- _GIVEN RECORDS_
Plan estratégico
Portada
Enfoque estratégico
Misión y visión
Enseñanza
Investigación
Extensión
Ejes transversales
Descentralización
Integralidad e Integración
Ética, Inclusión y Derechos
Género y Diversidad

- _YOUR TASK_
Scan the data for the word "estratégico" and copy every line where it shows up.

- _TASK RESPONSE_
Plan estratégico
Enfoque estratégico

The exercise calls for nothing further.